A key focus, now funded by the current grant, has been its investigation to develop the most accurate biomarkers for rare genetic diseases. Their new approach to Krabbe disease and MPSI screening is called the bivariate-based analysis approach, which increases accuracy by tracking two biomarkers for each disease.
“In our preliminary studies on Krabbe disease, our newborn screening test using this approach has proven to be between 90 and 92% accurate,” Langan said, a tremendous improvement over current screening for the disease that, at best, is only 10-20% accurate. “Furthermore, our approach was able to predict which child would start to develop Krabbe symptoms before they occur, allowing interventions as early as possible. Our studies indicate that similar outcomes should be possible with Pompe disease and Hurler syndrome,” he said.
For all three diseases, Langan said, it should be possible to reach a positive predictive value, the probability that a patient who tests positive actually has the disease, of nearly 100%.
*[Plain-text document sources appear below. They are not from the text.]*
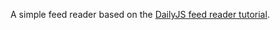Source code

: A simple feed reader based on the [DailyJS feed reader tutorial](http://dailyjs.com/2013/04/11/angularjs-1/).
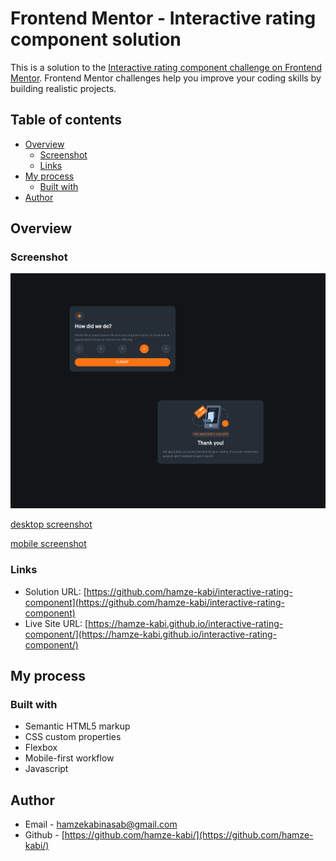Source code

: # Frontend Mentor - Interactive rating component solution

This is a solution to the [Interactive rating component challenge on Frontend Mentor](https://www.frontendmentor.io/challenges/interactive-rating-component-koxpeBUmI). Frontend Mentor challenges help you improve your coding skills by building realistic projects. 

## Table of contents

- [Overview](#overview)
  - [Screenshot](#screenshot)
  - [Links](#links)
- [My process](#my-process)
  - [Built with](#built-with)
- [Author](#author)

## Overview

### Screenshot

![desktop merged](./screenshots/desktop-merged.png)

[desktop screenshot](./screenshots/desktop-screenshot.png)

[mobile screenshot](./screenshots/mobile-screenshot.png)


### Links

- Solution URL: [https://github.com/hamze-kabi/interactive-rating-component](https://github.com/hamze-kabi/interactive-rating-component)
- Live Site URL: [https://hamze-kabi.github.io/interactive-rating-component/](https://hamze-kabi.github.io/interactive-rating-component/)

## My process

### Built with

- Semantic HTML5 markup
- CSS custom properties
- Flexbox
- Mobile-first workflow
- Javascript

## Author

- Email - [hamzekabinasab@gmail.com](mailto:hamzekabinasab@gmail.com)
- Github - [https://github.com/hamze-kabi/](https://github.com/hamze-kabi/)

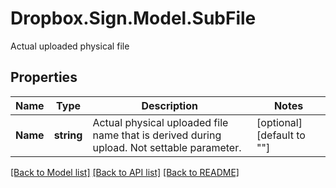 # Dropbox.Sign.Model.SubFile
Actual uploaded physical file

## Properties

Name | Type | Description | Notes
------------ | ------------- | ------------- | -------------
**Name** | **string** |  Actual physical uploaded file name that is derived during upload. Not settable parameter.  | [optional] [default to ""]

[[Back to Model list]](../README.md#documentation-for-models) [[Back to API list]](../README.md#documentation-for-api-endpoints) [[Back to README]](../README.md)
The test will be done on all babies born in Buffalo at John R. Oishei Children’s Hospital and other US locations; in addition, testing for MPSI will be done at three locations in Japan, where the disease is most prevalent.
At the end of the five-year lease, approximately 20% of newborns born in the US will have passed this test developed at the UB.
Langan’s collaborators at UB will analyze biomarker results from samples from all sites, which consist of a single spot of blood routinely taken from the heel of a newborn, now used to detect up to 50 genetic conditions.
Newborn screening using the single blood point originated at UB with Robert Guthrie, who first used it in the 1960s to screen for the genetic disorder called phenylketonuria (PKU). Today, dozens of genetic diseases are detected from that single drop of blood.
“It is entirely appropriate for Dr. Langan is doing this critical work here at UB, where his team is expanding the power of newborn screening, leveraging the tremendous public health contribution that Dr. Guthrie did at UB decades ago,” said Allison Brashear, MD, vice president of health sciences at UB and dean of the Jacobs School.
UB is the lead institution. US contributors include the Albert Einstein College of Medicine; Icahn College of Medicine; Syracuse University/Upstate Medical Center; Montefiore School of Medicine; Stony Brook University; National Children’s Hospital; University of Cincinnati School of Medicine; University of Missouri; Northwestern University/Lurie Medical Center; University of Illinois Chicago; Wadsworth Center, New York State Department of Health; Nemours Child Health; and the University of Washington School of Medicine. Japanese collaborators include reference centers in the Japanese prefectures of Osaka, Gifu, and Shimane.
This multinational consortium was established by Langan and is known by the acronym BANS Network for Ban Adverse Results in Newborn Screening.